Developing effective drugs against important targets involves more than rapid sequencing and small molecule libraries: studies of protein structure and function continue to form the backbone of careful characterizations of the workings of cells. Caspases, a family of about a dozen cysteine proteases in cells that is central to apoptosis, or programmed cell death, illustrate how companies are elucidating the biology of a pathway to develop treatments for disease.

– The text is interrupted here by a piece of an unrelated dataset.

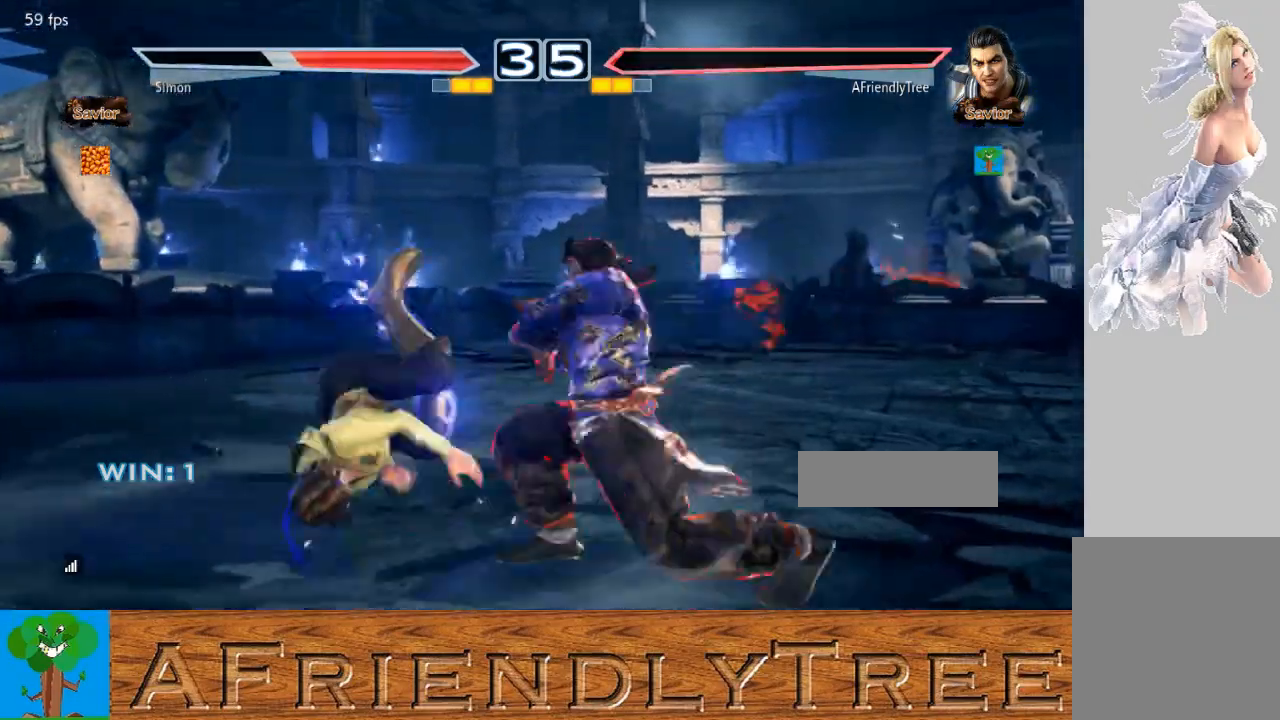
{"buttons": [], "left_stick": "left", "events": [[67, "TRIANGLE", "up"]]}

According to John Reed, scientific director of the Burnham Institute (La Jolla, Calif.), apoptosis has been implicated in more than 70 percent of major illnesses for which cures have not been found. The apoptotic process, which is characterized by a set of morphological changes that cells undergo during programmed death, is now widely believed to require caspase activation.

Moreover, as enzymes, caspases make good targets for small molecules, and can be inhibited to reduce damage from stroke or myocardial infarction or induced to treat cancer.

Three companies - Idun Pharmaceuticals Inc. (San Diego, Calif.), Merck & Co. Inc. (MRK, Whitehouse Station, N.J.) and Vertex Pharmaceuticals Inc. (VRTX, Cambridge, Mass.) - have broad, significant programs in caspase research.

Idun's initial focus is on broad spectrum caspase inhibitors to treat acute indications such as stroke. Idun also has programs investigating the use of caspases in chronic conditions such as neurodegenerative diseases and cancer. MRK has caspase projects in acute indications such as sepsis as well as chronic indications such as neurodegeneration. VRTX initially has targeted inflammatory conditions.

Among other players, Maxim Pharmaceuticals Inc. (MAXM, San Diego, Calif.) uses high throughput screening to identify compounds that inhibit or induce caspases and has identified broad spectrum caspase inhibitors as well as specific inducers of apoptosis in certain cancers. Maxia Pharmaceuticals Inc. (San Diego, Calif.) has identified molecules that act though caspases to induce apoptosis in cancer.

The caspase family

Caspases float inside cells as inactive proenzymes until they are cut by other molecules, including upstream caspases. When activated, caspases cleave other molecules in cells, such as cytoskeletal proteins, to begin the programmed cell death process. According to an October 2000 article in Nature Insight by Michael Hengartner of Cold Spring Harbor Laboratory, caspases appear to destroy a restricted set of proteins in cells that are associated with the morphological changes characteristic of apoptosis. For example, caspases cleave nuclear lamins, which causes the cell nucleus to shrink.